Python: sort function breaks in the presence of nan
The problem is that there's no correct order if the list
contains a NAN
, since a sequence a1, a2, a3, ..., an
is sorted if a1 <= a2 <= a3 <= ... <= an
. If any of these a values is a NAN
then the sorted property breaks, since for all a, a <= NAN and NAN <= a
are both false
.
I'm not sure about the bug, but the workaround may be the following:
sorted(
(2, 1, float('nan')),
lambda x,y: x is float('nan') and -1
or (y is float('nan') and 1
or cmp(x,y)))
which results in:
('nan', 1, 2)
Or remove nan
s before sorting or anything else.
The previous answers are useful, but perhaps not clear regarding the root of the problem.
In any language, sort applies a given ordering, defined by a comparison function or in some other way, over the domain of the input values. For example, less-than, a.k.a. operator <,
could be used throughout if and only if less than defines a suitable ordering over the input values.

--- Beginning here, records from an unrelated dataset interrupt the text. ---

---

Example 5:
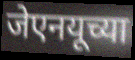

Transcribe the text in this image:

जेएनयूच्या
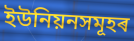
ইউনিয়নসমূহৰ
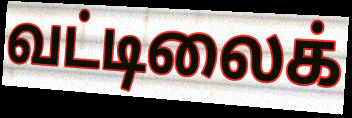
வட்டிலைக்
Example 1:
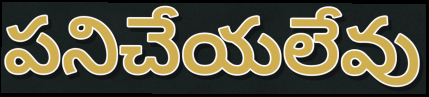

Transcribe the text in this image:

పనిచేయలేవు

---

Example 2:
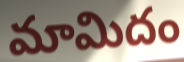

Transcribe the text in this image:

మామిదం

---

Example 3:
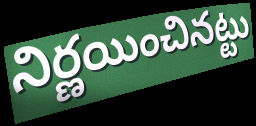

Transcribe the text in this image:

నిర్ణయించినట్టు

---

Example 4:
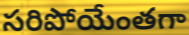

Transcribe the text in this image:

సరిపోయేంతగా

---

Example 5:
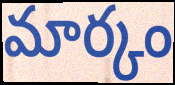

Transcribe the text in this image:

మార్కం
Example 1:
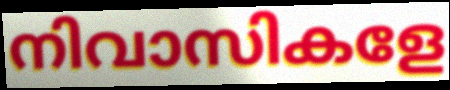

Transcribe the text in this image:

നിവാസികളേ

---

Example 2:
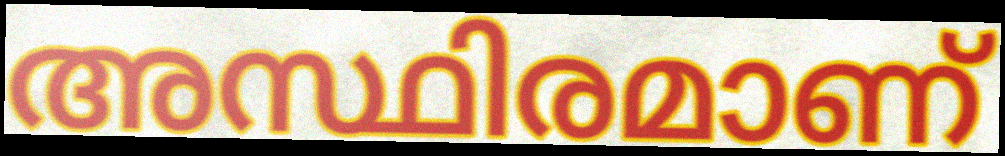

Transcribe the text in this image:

അസ്ഥിരമാണ്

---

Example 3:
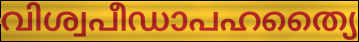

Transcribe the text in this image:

വിശ്വപീഡാപഹത്യൈ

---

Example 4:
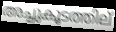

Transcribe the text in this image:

അച്ചുകൂടത്തില്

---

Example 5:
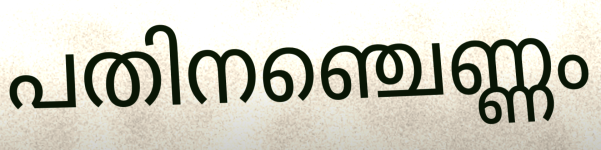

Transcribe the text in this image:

പതിനഞ്ചെണ്ണം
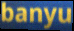
banyu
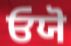
ਓਯੋ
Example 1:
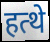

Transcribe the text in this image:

हत्थे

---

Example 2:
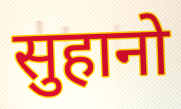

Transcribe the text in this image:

सुहानो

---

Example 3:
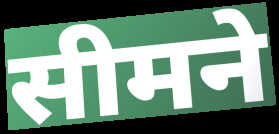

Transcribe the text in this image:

सीमने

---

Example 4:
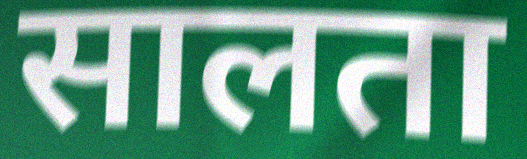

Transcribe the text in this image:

सालता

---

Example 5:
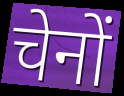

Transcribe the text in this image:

But this is specifically NOT true for floating point values and less-than:
"NaN is unordered: it is not equal to, greater than, or less than anything, including itself." (Clear prose from GNU C manual, but applies to all modern IEEE754
based floating point)
So the possible solutions are:
- remove the NaNs first, making the input domain well defined via < (or the other sorting function being used)

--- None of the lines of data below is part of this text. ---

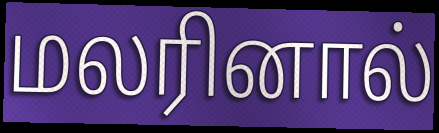
மலரினால்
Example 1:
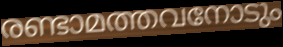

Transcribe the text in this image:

രണ്ടാമത്തവനോടും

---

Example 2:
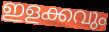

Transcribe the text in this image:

ഇളക്കവും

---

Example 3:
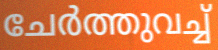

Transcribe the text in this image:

ചേർത്തുവച്ച്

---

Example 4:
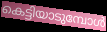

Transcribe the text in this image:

കെട്ടിയാടുമ്പോൾ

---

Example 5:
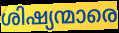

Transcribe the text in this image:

ശിഷ്യന്മാരെ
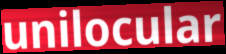
unilocular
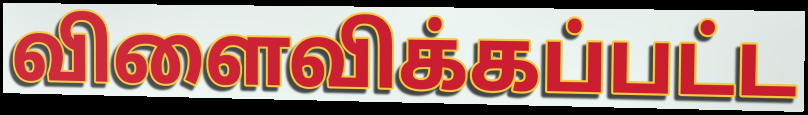
விளைவிக்கப்பட்ட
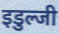
इडुल्जी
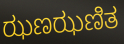
ಝಣಝಣಿತ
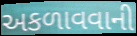
અકળાવવાની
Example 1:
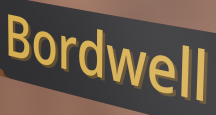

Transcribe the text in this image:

Bordwell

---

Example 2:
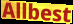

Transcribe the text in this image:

Allbest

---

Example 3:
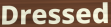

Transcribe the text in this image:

Dressed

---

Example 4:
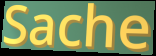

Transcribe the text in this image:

Sache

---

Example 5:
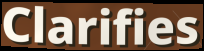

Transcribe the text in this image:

Clarifies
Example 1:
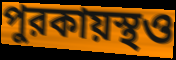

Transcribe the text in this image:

পুরকায়স্থও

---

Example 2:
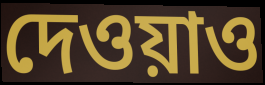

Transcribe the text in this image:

দেওয়াও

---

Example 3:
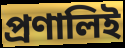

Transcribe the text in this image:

প্রণালিই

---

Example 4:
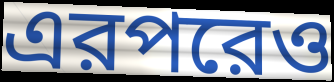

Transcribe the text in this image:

এরপরেও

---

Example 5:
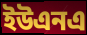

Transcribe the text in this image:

ইউএনএ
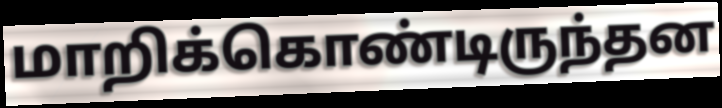
மாறிக்கொண்டிருந்தன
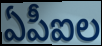
ఏపీఐల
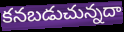
కనబడుచున్నదా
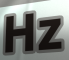
Hz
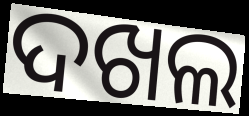
ଦଖଲ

- define a custom comparison function (a.k.a. predicate) that does define an ordering for NaN, such as less than any number, or greater than any number.
Either approach can be used, in any language.

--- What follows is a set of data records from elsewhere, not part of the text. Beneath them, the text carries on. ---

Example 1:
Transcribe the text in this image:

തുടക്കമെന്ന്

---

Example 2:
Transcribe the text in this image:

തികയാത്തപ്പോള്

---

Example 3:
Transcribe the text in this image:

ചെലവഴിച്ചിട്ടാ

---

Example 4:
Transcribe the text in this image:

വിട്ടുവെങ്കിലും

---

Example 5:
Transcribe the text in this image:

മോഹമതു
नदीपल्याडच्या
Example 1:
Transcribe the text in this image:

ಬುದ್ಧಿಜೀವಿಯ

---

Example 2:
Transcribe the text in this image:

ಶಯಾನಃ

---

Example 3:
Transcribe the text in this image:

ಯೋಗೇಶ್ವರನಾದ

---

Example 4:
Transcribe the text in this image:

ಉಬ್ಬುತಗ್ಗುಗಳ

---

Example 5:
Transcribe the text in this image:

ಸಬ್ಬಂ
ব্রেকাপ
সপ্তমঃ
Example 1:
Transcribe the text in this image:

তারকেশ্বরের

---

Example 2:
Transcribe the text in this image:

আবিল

Practically, considering python, I would prefer to remove the NaNs if you either don't care much about fastest performance or if removing NaNs is a desired behavior in context.
Otherwise you could use a suitable predicate function via "cmp" in older python versions, or via this and functools.cmp_to_key()
. The latter is a bit more awkward, naturally, than removing the NaNs first. And care will be required to avoid worse performance, when defining this predicate function.
Assuming you want to keep the NaNs and order them as the lowest "values", here is a workaround working both with non-unique nan, unique numpy nan, numerical and non numerical objects:
def is_nan(x):
return (x is np.nan or x != x)
list_ = [2, float('nan'), 'z', 1, 'a', np.nan, 4, float('nan')]
sorted(list_, key = lambda x : float('-inf') if is_nan(x) else x)
# [nan, nan, nan, 1, 2, 4, 'a', 'z']